Solo che qui l’azienda è un istituto pubblico di assistenza e beneficenza, presieduto da un arcivescovo che, a quanto pare ha perso di vista le finalità dell’ente, determinando una situazione umana e sociale pari a quelle contrastate dai servizi assistenziali forniti dai centri gestiti dall’Opera Pia.

Un paradosso della quale risulta difficile comprendere le ragioni di fondo, complice anche l’atteggiamento omertoso ed arrogante assunto dal Monsignor Lorefice, il quale addirittura scappa come un ladruncolo qualsiasi al palesarsi delle telecamere del noto programma tv. In occasione della visita di Papa Francesco in Sicilia, gli ormai ex dipendenti, hanno manifestato chiedendo che venisse ascoltata la loro voce e il loro dissenso verso una gestione a dir poco discutibile della crisi dell’ente.

Un buco di quasi tre milioni di euro creatosi principalmente a causa dei ritardi dei pagamenti da parte della Regione. Un dissesto che ha determinato la drammatica situazione attuale e che, a detta dei lavoratori, è stata annunciata e gestita da monsignor Lorefice con la freddezza e l’insensibilità tipiche dell’imprenditore più smaliziato.

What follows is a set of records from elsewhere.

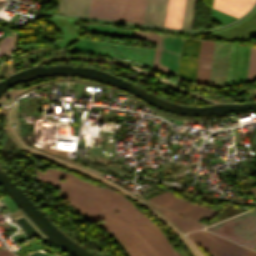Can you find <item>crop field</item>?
Returning a JSON list of instances; mask_svg holds the SVG:
<instances>
[{
	"instance_id": "crop-field-1",
	"label": "crop field",
	"mask_w": 256,
	"mask_h": 256,
	"mask_svg": "<svg viewBox=\"0 0 256 256\" xmlns=\"http://www.w3.org/2000/svg\"><path fill=\"white\" fill-rule=\"evenodd\" d=\"M146 0H91L88 16L142 23Z\"/></svg>"
},
{
	"instance_id": "crop-field-2",
	"label": "crop field",
	"mask_w": 256,
	"mask_h": 256,
	"mask_svg": "<svg viewBox=\"0 0 256 256\" xmlns=\"http://www.w3.org/2000/svg\"><path fill=\"white\" fill-rule=\"evenodd\" d=\"M214 42L202 40L196 83L208 86Z\"/></svg>"
},
{
	"instance_id": "crop-field-3",
	"label": "crop field",
	"mask_w": 256,
	"mask_h": 256,
	"mask_svg": "<svg viewBox=\"0 0 256 256\" xmlns=\"http://www.w3.org/2000/svg\"><path fill=\"white\" fill-rule=\"evenodd\" d=\"M255 0H215L213 8L235 18L242 16Z\"/></svg>"
},
{
	"instance_id": "crop-field-4",
	"label": "crop field",
	"mask_w": 256,
	"mask_h": 256,
	"mask_svg": "<svg viewBox=\"0 0 256 256\" xmlns=\"http://www.w3.org/2000/svg\"><path fill=\"white\" fill-rule=\"evenodd\" d=\"M167 2L168 0H147L143 23L163 26Z\"/></svg>"
},
{
	"instance_id": "crop-field-5",
	"label": "crop field",
	"mask_w": 256,
	"mask_h": 256,
	"mask_svg": "<svg viewBox=\"0 0 256 256\" xmlns=\"http://www.w3.org/2000/svg\"><path fill=\"white\" fill-rule=\"evenodd\" d=\"M90 0H58L59 12L87 16Z\"/></svg>"
},
{
	"instance_id": "crop-field-6",
	"label": "crop field",
	"mask_w": 256,
	"mask_h": 256,
	"mask_svg": "<svg viewBox=\"0 0 256 256\" xmlns=\"http://www.w3.org/2000/svg\"><path fill=\"white\" fill-rule=\"evenodd\" d=\"M184 0H169L164 26L179 28Z\"/></svg>"
},
{
	"instance_id": "crop-field-7",
	"label": "crop field",
	"mask_w": 256,
	"mask_h": 256,
	"mask_svg": "<svg viewBox=\"0 0 256 256\" xmlns=\"http://www.w3.org/2000/svg\"><path fill=\"white\" fill-rule=\"evenodd\" d=\"M133 37L151 41L157 45L154 54L153 68L158 70L162 35L134 31Z\"/></svg>"
},
{
	"instance_id": "crop-field-8",
	"label": "crop field",
	"mask_w": 256,
	"mask_h": 256,
	"mask_svg": "<svg viewBox=\"0 0 256 256\" xmlns=\"http://www.w3.org/2000/svg\"><path fill=\"white\" fill-rule=\"evenodd\" d=\"M194 6H195V0H185L180 28L190 29Z\"/></svg>"
},
{
	"instance_id": "crop-field-9",
	"label": "crop field",
	"mask_w": 256,
	"mask_h": 256,
	"mask_svg": "<svg viewBox=\"0 0 256 256\" xmlns=\"http://www.w3.org/2000/svg\"><path fill=\"white\" fill-rule=\"evenodd\" d=\"M256 79V48L251 47L247 82Z\"/></svg>"
},
{
	"instance_id": "crop-field-10",
	"label": "crop field",
	"mask_w": 256,
	"mask_h": 256,
	"mask_svg": "<svg viewBox=\"0 0 256 256\" xmlns=\"http://www.w3.org/2000/svg\"><path fill=\"white\" fill-rule=\"evenodd\" d=\"M12 39V37H5V39L0 42V56H4L7 54L12 43Z\"/></svg>"
},
{
	"instance_id": "crop-field-11",
	"label": "crop field",
	"mask_w": 256,
	"mask_h": 256,
	"mask_svg": "<svg viewBox=\"0 0 256 256\" xmlns=\"http://www.w3.org/2000/svg\"><path fill=\"white\" fill-rule=\"evenodd\" d=\"M0 254H12V253L8 250H0Z\"/></svg>"
}]
</instances>
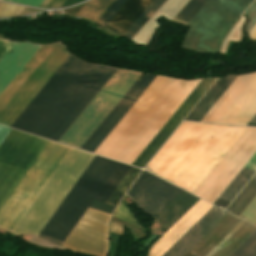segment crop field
Masks as SVG:
<instances>
[{"instance_id":"crop-field-1","label":"crop field","mask_w":256,"mask_h":256,"mask_svg":"<svg viewBox=\"0 0 256 256\" xmlns=\"http://www.w3.org/2000/svg\"><path fill=\"white\" fill-rule=\"evenodd\" d=\"M70 56L61 44L41 46L1 94L0 124L12 127ZM72 56L13 128L57 141L116 70Z\"/></svg>"},{"instance_id":"crop-field-2","label":"crop field","mask_w":256,"mask_h":256,"mask_svg":"<svg viewBox=\"0 0 256 256\" xmlns=\"http://www.w3.org/2000/svg\"><path fill=\"white\" fill-rule=\"evenodd\" d=\"M93 158L71 148L12 232L38 236ZM118 165L95 156L39 237L61 246Z\"/></svg>"},{"instance_id":"crop-field-3","label":"crop field","mask_w":256,"mask_h":256,"mask_svg":"<svg viewBox=\"0 0 256 256\" xmlns=\"http://www.w3.org/2000/svg\"><path fill=\"white\" fill-rule=\"evenodd\" d=\"M48 143L13 129L5 137L0 144V210ZM69 150L50 141L0 211L1 228L11 231Z\"/></svg>"},{"instance_id":"crop-field-4","label":"crop field","mask_w":256,"mask_h":256,"mask_svg":"<svg viewBox=\"0 0 256 256\" xmlns=\"http://www.w3.org/2000/svg\"><path fill=\"white\" fill-rule=\"evenodd\" d=\"M246 129L182 122L145 169L194 194Z\"/></svg>"},{"instance_id":"crop-field-5","label":"crop field","mask_w":256,"mask_h":256,"mask_svg":"<svg viewBox=\"0 0 256 256\" xmlns=\"http://www.w3.org/2000/svg\"><path fill=\"white\" fill-rule=\"evenodd\" d=\"M181 189L145 172L128 190L129 195L148 214L156 216ZM199 198L181 191L155 218L164 234Z\"/></svg>"},{"instance_id":"crop-field-6","label":"crop field","mask_w":256,"mask_h":256,"mask_svg":"<svg viewBox=\"0 0 256 256\" xmlns=\"http://www.w3.org/2000/svg\"><path fill=\"white\" fill-rule=\"evenodd\" d=\"M248 1L208 0L187 24L190 26V29L183 41L182 47L201 53H209L217 34ZM252 1L250 0L218 34L210 53H217L219 51L227 29Z\"/></svg>"},{"instance_id":"crop-field-7","label":"crop field","mask_w":256,"mask_h":256,"mask_svg":"<svg viewBox=\"0 0 256 256\" xmlns=\"http://www.w3.org/2000/svg\"><path fill=\"white\" fill-rule=\"evenodd\" d=\"M140 74L118 70L58 142L80 148Z\"/></svg>"},{"instance_id":"crop-field-8","label":"crop field","mask_w":256,"mask_h":256,"mask_svg":"<svg viewBox=\"0 0 256 256\" xmlns=\"http://www.w3.org/2000/svg\"><path fill=\"white\" fill-rule=\"evenodd\" d=\"M177 82L157 76L94 154L114 159Z\"/></svg>"},{"instance_id":"crop-field-9","label":"crop field","mask_w":256,"mask_h":256,"mask_svg":"<svg viewBox=\"0 0 256 256\" xmlns=\"http://www.w3.org/2000/svg\"><path fill=\"white\" fill-rule=\"evenodd\" d=\"M256 152V129L248 128L194 195L214 201Z\"/></svg>"},{"instance_id":"crop-field-10","label":"crop field","mask_w":256,"mask_h":256,"mask_svg":"<svg viewBox=\"0 0 256 256\" xmlns=\"http://www.w3.org/2000/svg\"><path fill=\"white\" fill-rule=\"evenodd\" d=\"M199 81L200 80L186 82L180 80L132 137V139L127 143V145L122 149V151L117 155L115 160L131 164Z\"/></svg>"},{"instance_id":"crop-field-11","label":"crop field","mask_w":256,"mask_h":256,"mask_svg":"<svg viewBox=\"0 0 256 256\" xmlns=\"http://www.w3.org/2000/svg\"><path fill=\"white\" fill-rule=\"evenodd\" d=\"M166 0H115L96 23L131 39Z\"/></svg>"},{"instance_id":"crop-field-12","label":"crop field","mask_w":256,"mask_h":256,"mask_svg":"<svg viewBox=\"0 0 256 256\" xmlns=\"http://www.w3.org/2000/svg\"><path fill=\"white\" fill-rule=\"evenodd\" d=\"M110 214L88 208L63 245L78 251L105 256Z\"/></svg>"},{"instance_id":"crop-field-13","label":"crop field","mask_w":256,"mask_h":256,"mask_svg":"<svg viewBox=\"0 0 256 256\" xmlns=\"http://www.w3.org/2000/svg\"><path fill=\"white\" fill-rule=\"evenodd\" d=\"M155 77L156 76L154 75L146 74L139 83L135 82L103 122L98 126V128L93 132V134L88 138V140L83 144L81 149L93 153Z\"/></svg>"},{"instance_id":"crop-field-14","label":"crop field","mask_w":256,"mask_h":256,"mask_svg":"<svg viewBox=\"0 0 256 256\" xmlns=\"http://www.w3.org/2000/svg\"><path fill=\"white\" fill-rule=\"evenodd\" d=\"M215 80H201L132 165L142 168Z\"/></svg>"},{"instance_id":"crop-field-15","label":"crop field","mask_w":256,"mask_h":256,"mask_svg":"<svg viewBox=\"0 0 256 256\" xmlns=\"http://www.w3.org/2000/svg\"><path fill=\"white\" fill-rule=\"evenodd\" d=\"M15 42L0 40V60ZM40 46L16 42L0 61V94L38 50Z\"/></svg>"},{"instance_id":"crop-field-16","label":"crop field","mask_w":256,"mask_h":256,"mask_svg":"<svg viewBox=\"0 0 256 256\" xmlns=\"http://www.w3.org/2000/svg\"><path fill=\"white\" fill-rule=\"evenodd\" d=\"M227 214L213 206L162 256H185Z\"/></svg>"},{"instance_id":"crop-field-17","label":"crop field","mask_w":256,"mask_h":256,"mask_svg":"<svg viewBox=\"0 0 256 256\" xmlns=\"http://www.w3.org/2000/svg\"><path fill=\"white\" fill-rule=\"evenodd\" d=\"M213 205L199 200L182 218H180L151 247L149 256H161L167 251L197 220H199Z\"/></svg>"},{"instance_id":"crop-field-18","label":"crop field","mask_w":256,"mask_h":256,"mask_svg":"<svg viewBox=\"0 0 256 256\" xmlns=\"http://www.w3.org/2000/svg\"><path fill=\"white\" fill-rule=\"evenodd\" d=\"M256 76V75H255ZM251 82V81H250ZM256 113V77L217 123L246 125Z\"/></svg>"},{"instance_id":"crop-field-19","label":"crop field","mask_w":256,"mask_h":256,"mask_svg":"<svg viewBox=\"0 0 256 256\" xmlns=\"http://www.w3.org/2000/svg\"><path fill=\"white\" fill-rule=\"evenodd\" d=\"M236 77L218 79L185 120L200 121Z\"/></svg>"},{"instance_id":"crop-field-20","label":"crop field","mask_w":256,"mask_h":256,"mask_svg":"<svg viewBox=\"0 0 256 256\" xmlns=\"http://www.w3.org/2000/svg\"><path fill=\"white\" fill-rule=\"evenodd\" d=\"M240 219L228 214L212 229L190 252L204 256L219 240H221Z\"/></svg>"},{"instance_id":"crop-field-21","label":"crop field","mask_w":256,"mask_h":256,"mask_svg":"<svg viewBox=\"0 0 256 256\" xmlns=\"http://www.w3.org/2000/svg\"><path fill=\"white\" fill-rule=\"evenodd\" d=\"M256 231V227L244 223L214 254L211 256H229L232 254L248 237Z\"/></svg>"},{"instance_id":"crop-field-22","label":"crop field","mask_w":256,"mask_h":256,"mask_svg":"<svg viewBox=\"0 0 256 256\" xmlns=\"http://www.w3.org/2000/svg\"><path fill=\"white\" fill-rule=\"evenodd\" d=\"M256 196V174L251 178L247 185L237 195L233 202L228 206L226 211L236 215H239L249 205V203Z\"/></svg>"},{"instance_id":"crop-field-23","label":"crop field","mask_w":256,"mask_h":256,"mask_svg":"<svg viewBox=\"0 0 256 256\" xmlns=\"http://www.w3.org/2000/svg\"><path fill=\"white\" fill-rule=\"evenodd\" d=\"M255 75L256 73L245 75L244 78L239 82V84L234 88V90L229 94V96L224 100V102L219 106V108L214 112V114L209 118L207 122L216 123L218 119L223 115V113L234 102V100L245 89V87L250 83V81L255 77Z\"/></svg>"},{"instance_id":"crop-field-24","label":"crop field","mask_w":256,"mask_h":256,"mask_svg":"<svg viewBox=\"0 0 256 256\" xmlns=\"http://www.w3.org/2000/svg\"><path fill=\"white\" fill-rule=\"evenodd\" d=\"M255 171L243 168L239 174L234 178L230 185L221 194L220 198L225 199L229 202L238 194V192L243 188V186L248 182V180L253 176Z\"/></svg>"},{"instance_id":"crop-field-25","label":"crop field","mask_w":256,"mask_h":256,"mask_svg":"<svg viewBox=\"0 0 256 256\" xmlns=\"http://www.w3.org/2000/svg\"><path fill=\"white\" fill-rule=\"evenodd\" d=\"M128 169L129 166L120 163V165L110 177L99 195L96 197V200L106 203V201L108 200V198L110 197L116 186L119 184Z\"/></svg>"},{"instance_id":"crop-field-26","label":"crop field","mask_w":256,"mask_h":256,"mask_svg":"<svg viewBox=\"0 0 256 256\" xmlns=\"http://www.w3.org/2000/svg\"><path fill=\"white\" fill-rule=\"evenodd\" d=\"M113 0H90L78 11L77 16L96 21Z\"/></svg>"},{"instance_id":"crop-field-27","label":"crop field","mask_w":256,"mask_h":256,"mask_svg":"<svg viewBox=\"0 0 256 256\" xmlns=\"http://www.w3.org/2000/svg\"><path fill=\"white\" fill-rule=\"evenodd\" d=\"M136 168V167H135ZM130 167L120 184L117 186L109 200L107 201V204L115 205L117 206L119 200L124 195V193L127 191L129 186L132 184L134 179L137 177V175L140 173L141 170L135 169Z\"/></svg>"},{"instance_id":"crop-field-28","label":"crop field","mask_w":256,"mask_h":256,"mask_svg":"<svg viewBox=\"0 0 256 256\" xmlns=\"http://www.w3.org/2000/svg\"><path fill=\"white\" fill-rule=\"evenodd\" d=\"M207 0H190L176 15V17L189 21ZM174 17V20L187 23V21Z\"/></svg>"},{"instance_id":"crop-field-29","label":"crop field","mask_w":256,"mask_h":256,"mask_svg":"<svg viewBox=\"0 0 256 256\" xmlns=\"http://www.w3.org/2000/svg\"><path fill=\"white\" fill-rule=\"evenodd\" d=\"M231 256H256V232Z\"/></svg>"},{"instance_id":"crop-field-30","label":"crop field","mask_w":256,"mask_h":256,"mask_svg":"<svg viewBox=\"0 0 256 256\" xmlns=\"http://www.w3.org/2000/svg\"><path fill=\"white\" fill-rule=\"evenodd\" d=\"M113 216V215H112ZM114 217L126 220L132 224H134L135 226L141 228V226L137 223L135 217L133 216V214L129 211V209L126 207L125 204L121 203L119 204Z\"/></svg>"},{"instance_id":"crop-field-31","label":"crop field","mask_w":256,"mask_h":256,"mask_svg":"<svg viewBox=\"0 0 256 256\" xmlns=\"http://www.w3.org/2000/svg\"><path fill=\"white\" fill-rule=\"evenodd\" d=\"M244 75L238 76L236 80L231 84V86L225 91V93L220 97V99L214 104V106L208 111V113L203 117L201 121L206 122L207 119L212 115V113L217 109V107L222 103V101L227 97V95L232 91V89L237 85V83L242 79Z\"/></svg>"},{"instance_id":"crop-field-32","label":"crop field","mask_w":256,"mask_h":256,"mask_svg":"<svg viewBox=\"0 0 256 256\" xmlns=\"http://www.w3.org/2000/svg\"><path fill=\"white\" fill-rule=\"evenodd\" d=\"M240 218L254 225L256 224V197L250 203V205L245 209V211L241 214Z\"/></svg>"},{"instance_id":"crop-field-33","label":"crop field","mask_w":256,"mask_h":256,"mask_svg":"<svg viewBox=\"0 0 256 256\" xmlns=\"http://www.w3.org/2000/svg\"><path fill=\"white\" fill-rule=\"evenodd\" d=\"M246 15L250 17V23L248 25L247 31H249L256 25V0L252 5L245 11Z\"/></svg>"},{"instance_id":"crop-field-34","label":"crop field","mask_w":256,"mask_h":256,"mask_svg":"<svg viewBox=\"0 0 256 256\" xmlns=\"http://www.w3.org/2000/svg\"><path fill=\"white\" fill-rule=\"evenodd\" d=\"M90 208L97 209V210L112 214L113 210L115 209V206H111V205H107L104 203L94 201L92 203V205L90 206Z\"/></svg>"},{"instance_id":"crop-field-35","label":"crop field","mask_w":256,"mask_h":256,"mask_svg":"<svg viewBox=\"0 0 256 256\" xmlns=\"http://www.w3.org/2000/svg\"><path fill=\"white\" fill-rule=\"evenodd\" d=\"M243 223L244 221L241 220L206 256L214 253Z\"/></svg>"},{"instance_id":"crop-field-36","label":"crop field","mask_w":256,"mask_h":256,"mask_svg":"<svg viewBox=\"0 0 256 256\" xmlns=\"http://www.w3.org/2000/svg\"><path fill=\"white\" fill-rule=\"evenodd\" d=\"M64 0H45L40 7L42 8H59Z\"/></svg>"},{"instance_id":"crop-field-37","label":"crop field","mask_w":256,"mask_h":256,"mask_svg":"<svg viewBox=\"0 0 256 256\" xmlns=\"http://www.w3.org/2000/svg\"><path fill=\"white\" fill-rule=\"evenodd\" d=\"M5 1L18 2V3L32 5L36 7H39L40 4L43 2V0H5Z\"/></svg>"},{"instance_id":"crop-field-38","label":"crop field","mask_w":256,"mask_h":256,"mask_svg":"<svg viewBox=\"0 0 256 256\" xmlns=\"http://www.w3.org/2000/svg\"><path fill=\"white\" fill-rule=\"evenodd\" d=\"M245 167L253 169L256 171V153L254 156L249 160V162L245 165Z\"/></svg>"},{"instance_id":"crop-field-39","label":"crop field","mask_w":256,"mask_h":256,"mask_svg":"<svg viewBox=\"0 0 256 256\" xmlns=\"http://www.w3.org/2000/svg\"><path fill=\"white\" fill-rule=\"evenodd\" d=\"M228 204H229V202L224 201V200H222V199H220V198H218V199L216 200V202L214 203V205H216V206H218V207H220V208H222V209H225Z\"/></svg>"},{"instance_id":"crop-field-40","label":"crop field","mask_w":256,"mask_h":256,"mask_svg":"<svg viewBox=\"0 0 256 256\" xmlns=\"http://www.w3.org/2000/svg\"><path fill=\"white\" fill-rule=\"evenodd\" d=\"M10 131V128L0 126V143L4 139V137L7 135V133Z\"/></svg>"},{"instance_id":"crop-field-41","label":"crop field","mask_w":256,"mask_h":256,"mask_svg":"<svg viewBox=\"0 0 256 256\" xmlns=\"http://www.w3.org/2000/svg\"><path fill=\"white\" fill-rule=\"evenodd\" d=\"M249 35H250L251 39H256V26L252 29V31L249 33Z\"/></svg>"},{"instance_id":"crop-field-42","label":"crop field","mask_w":256,"mask_h":256,"mask_svg":"<svg viewBox=\"0 0 256 256\" xmlns=\"http://www.w3.org/2000/svg\"><path fill=\"white\" fill-rule=\"evenodd\" d=\"M247 125L256 126V114H255L254 117L249 121V123H248Z\"/></svg>"}]
</instances>
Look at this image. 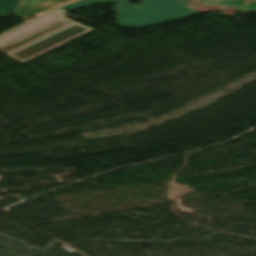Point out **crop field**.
<instances>
[{
    "label": "crop field",
    "mask_w": 256,
    "mask_h": 256,
    "mask_svg": "<svg viewBox=\"0 0 256 256\" xmlns=\"http://www.w3.org/2000/svg\"><path fill=\"white\" fill-rule=\"evenodd\" d=\"M114 0H78L61 6L73 11L87 4L112 2ZM117 1L118 26L144 28L151 25L196 15L197 12L182 4V0H140V6L131 5L127 0ZM205 5L230 6V0H203Z\"/></svg>",
    "instance_id": "obj_1"
},
{
    "label": "crop field",
    "mask_w": 256,
    "mask_h": 256,
    "mask_svg": "<svg viewBox=\"0 0 256 256\" xmlns=\"http://www.w3.org/2000/svg\"><path fill=\"white\" fill-rule=\"evenodd\" d=\"M74 23H76V22L65 18V19H63V20H61V21H59V22H57L55 24H52V25H50V26H48V27H46V28H44V29H42L40 31H37V32L27 36V37H24V38L14 42V43H12V44H9V45L1 48L0 51L8 54V53H10V52H12V51H14L16 49H19V48H21V47H23L25 45H28V44L36 41V40H39V39H41V38H43L45 36H48V35L56 32V31H59V30L65 28V27H68V26H70V25H72ZM92 30L93 29L87 27V28H85V29L75 33V34H72V35H70V36H68L66 38H63V39L55 42V43H52V44H50V45H48L46 47H43V48H41V49H39L37 51H34V52H32V53H30V54H28L26 56H23V57L17 59V61L23 63V62H25V61L33 58V57H36V56H38V55H40V54H42V53H44V52H46L48 50H51V49H53V48H55V47L65 43V42H68V41H70V40H72V39H74V38H76V37H78V36H80L82 34L90 32Z\"/></svg>",
    "instance_id": "obj_2"
},
{
    "label": "crop field",
    "mask_w": 256,
    "mask_h": 256,
    "mask_svg": "<svg viewBox=\"0 0 256 256\" xmlns=\"http://www.w3.org/2000/svg\"><path fill=\"white\" fill-rule=\"evenodd\" d=\"M55 7V4L51 0H22L11 15L18 18L36 14L42 15Z\"/></svg>",
    "instance_id": "obj_3"
},
{
    "label": "crop field",
    "mask_w": 256,
    "mask_h": 256,
    "mask_svg": "<svg viewBox=\"0 0 256 256\" xmlns=\"http://www.w3.org/2000/svg\"><path fill=\"white\" fill-rule=\"evenodd\" d=\"M21 0H0V17L8 19Z\"/></svg>",
    "instance_id": "obj_4"
},
{
    "label": "crop field",
    "mask_w": 256,
    "mask_h": 256,
    "mask_svg": "<svg viewBox=\"0 0 256 256\" xmlns=\"http://www.w3.org/2000/svg\"><path fill=\"white\" fill-rule=\"evenodd\" d=\"M236 4V10L238 11H256V3L243 1V0H234Z\"/></svg>",
    "instance_id": "obj_5"
},
{
    "label": "crop field",
    "mask_w": 256,
    "mask_h": 256,
    "mask_svg": "<svg viewBox=\"0 0 256 256\" xmlns=\"http://www.w3.org/2000/svg\"><path fill=\"white\" fill-rule=\"evenodd\" d=\"M58 6L62 5V4H65V3H68V2H71V1H74V0H53Z\"/></svg>",
    "instance_id": "obj_6"
}]
</instances>
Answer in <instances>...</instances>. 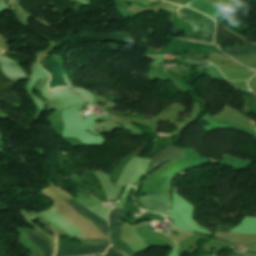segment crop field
Segmentation results:
<instances>
[{
	"instance_id": "crop-field-8",
	"label": "crop field",
	"mask_w": 256,
	"mask_h": 256,
	"mask_svg": "<svg viewBox=\"0 0 256 256\" xmlns=\"http://www.w3.org/2000/svg\"><path fill=\"white\" fill-rule=\"evenodd\" d=\"M12 84H14V81L8 79L0 68V99L9 104L18 103L16 96L10 91Z\"/></svg>"
},
{
	"instance_id": "crop-field-4",
	"label": "crop field",
	"mask_w": 256,
	"mask_h": 256,
	"mask_svg": "<svg viewBox=\"0 0 256 256\" xmlns=\"http://www.w3.org/2000/svg\"><path fill=\"white\" fill-rule=\"evenodd\" d=\"M139 199L146 208L167 216L169 212L170 199L164 194H153L140 197Z\"/></svg>"
},
{
	"instance_id": "crop-field-9",
	"label": "crop field",
	"mask_w": 256,
	"mask_h": 256,
	"mask_svg": "<svg viewBox=\"0 0 256 256\" xmlns=\"http://www.w3.org/2000/svg\"><path fill=\"white\" fill-rule=\"evenodd\" d=\"M43 68L51 75L52 80L49 84V88L53 89L56 86H68L61 78L59 74V64L53 60H49L45 63Z\"/></svg>"
},
{
	"instance_id": "crop-field-1",
	"label": "crop field",
	"mask_w": 256,
	"mask_h": 256,
	"mask_svg": "<svg viewBox=\"0 0 256 256\" xmlns=\"http://www.w3.org/2000/svg\"><path fill=\"white\" fill-rule=\"evenodd\" d=\"M179 12L186 14L183 19L190 24L191 28L194 29L193 33L190 34L189 39L213 44L212 37L215 22L212 19L185 7H181Z\"/></svg>"
},
{
	"instance_id": "crop-field-3",
	"label": "crop field",
	"mask_w": 256,
	"mask_h": 256,
	"mask_svg": "<svg viewBox=\"0 0 256 256\" xmlns=\"http://www.w3.org/2000/svg\"><path fill=\"white\" fill-rule=\"evenodd\" d=\"M230 39L236 41L237 46L240 45H247L248 43L243 40L242 38L232 34L225 28L217 25L216 32H215V41L219 47V45H224V43ZM228 52L226 54L230 56H238V55H249L256 53V46L255 45H248V46H241V47H234V48H227Z\"/></svg>"
},
{
	"instance_id": "crop-field-12",
	"label": "crop field",
	"mask_w": 256,
	"mask_h": 256,
	"mask_svg": "<svg viewBox=\"0 0 256 256\" xmlns=\"http://www.w3.org/2000/svg\"><path fill=\"white\" fill-rule=\"evenodd\" d=\"M124 214L123 208H113L108 215L109 230L111 232L112 228L115 226V219L119 218Z\"/></svg>"
},
{
	"instance_id": "crop-field-15",
	"label": "crop field",
	"mask_w": 256,
	"mask_h": 256,
	"mask_svg": "<svg viewBox=\"0 0 256 256\" xmlns=\"http://www.w3.org/2000/svg\"><path fill=\"white\" fill-rule=\"evenodd\" d=\"M79 114V113H78Z\"/></svg>"
},
{
	"instance_id": "crop-field-2",
	"label": "crop field",
	"mask_w": 256,
	"mask_h": 256,
	"mask_svg": "<svg viewBox=\"0 0 256 256\" xmlns=\"http://www.w3.org/2000/svg\"><path fill=\"white\" fill-rule=\"evenodd\" d=\"M108 239L81 240L78 244H68L59 240V248L55 256H81L104 254Z\"/></svg>"
},
{
	"instance_id": "crop-field-10",
	"label": "crop field",
	"mask_w": 256,
	"mask_h": 256,
	"mask_svg": "<svg viewBox=\"0 0 256 256\" xmlns=\"http://www.w3.org/2000/svg\"><path fill=\"white\" fill-rule=\"evenodd\" d=\"M74 206L77 212L81 213L82 215L90 218L95 225L100 228L106 235H108V226L107 221L99 218L98 216L94 215L93 213L87 211L83 206L77 203L74 199H68Z\"/></svg>"
},
{
	"instance_id": "crop-field-13",
	"label": "crop field",
	"mask_w": 256,
	"mask_h": 256,
	"mask_svg": "<svg viewBox=\"0 0 256 256\" xmlns=\"http://www.w3.org/2000/svg\"><path fill=\"white\" fill-rule=\"evenodd\" d=\"M109 248L111 249V251H113V252H115V253H118V254H120L121 256H123L121 253H119V252H117V251H114L111 246H110ZM109 248H108L107 253H106L104 256H119V255H117V254H115V253H112Z\"/></svg>"
},
{
	"instance_id": "crop-field-7",
	"label": "crop field",
	"mask_w": 256,
	"mask_h": 256,
	"mask_svg": "<svg viewBox=\"0 0 256 256\" xmlns=\"http://www.w3.org/2000/svg\"><path fill=\"white\" fill-rule=\"evenodd\" d=\"M24 236L38 245L42 249L44 256H50L52 254L51 244L45 234L39 231L29 230L24 233Z\"/></svg>"
},
{
	"instance_id": "crop-field-11",
	"label": "crop field",
	"mask_w": 256,
	"mask_h": 256,
	"mask_svg": "<svg viewBox=\"0 0 256 256\" xmlns=\"http://www.w3.org/2000/svg\"><path fill=\"white\" fill-rule=\"evenodd\" d=\"M121 231L118 227H115L110 235V242L114 244V246L125 253L126 256H136V253L125 243L122 242L120 236Z\"/></svg>"
},
{
	"instance_id": "crop-field-14",
	"label": "crop field",
	"mask_w": 256,
	"mask_h": 256,
	"mask_svg": "<svg viewBox=\"0 0 256 256\" xmlns=\"http://www.w3.org/2000/svg\"><path fill=\"white\" fill-rule=\"evenodd\" d=\"M249 92V91H248ZM249 94L253 97V99H254V103H253V109H256V96L253 94V93H251V92H249Z\"/></svg>"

Un comportamento sicuramente censurabile quello del prelato che, ad un certo punto, aveva pure cercato di salvare la faccia, “donando” la somma di 12mila euro ad uno dei 42 lavoratori particolarmente in difficoltà. Peccato che la “donazione” riguardasse una somma dovuta a titolo di arretrati per il lavoro svolto dall’ex dipendente. La beffa però si è concretizzata nel momento in cui il monsignore, il quale presiede il Cda dell’ente, ci ha ripensato, sottoscrivendo la cessione del credito dei 12mila euro “erroneamente” donati al lavoratore, nei confronti dell’Opera Pia.

Un atto riprovevole, ad ulteriore conferma dello smarrimento di ogni rotta umanitaria e solidale nella guida di un ente caritatevole.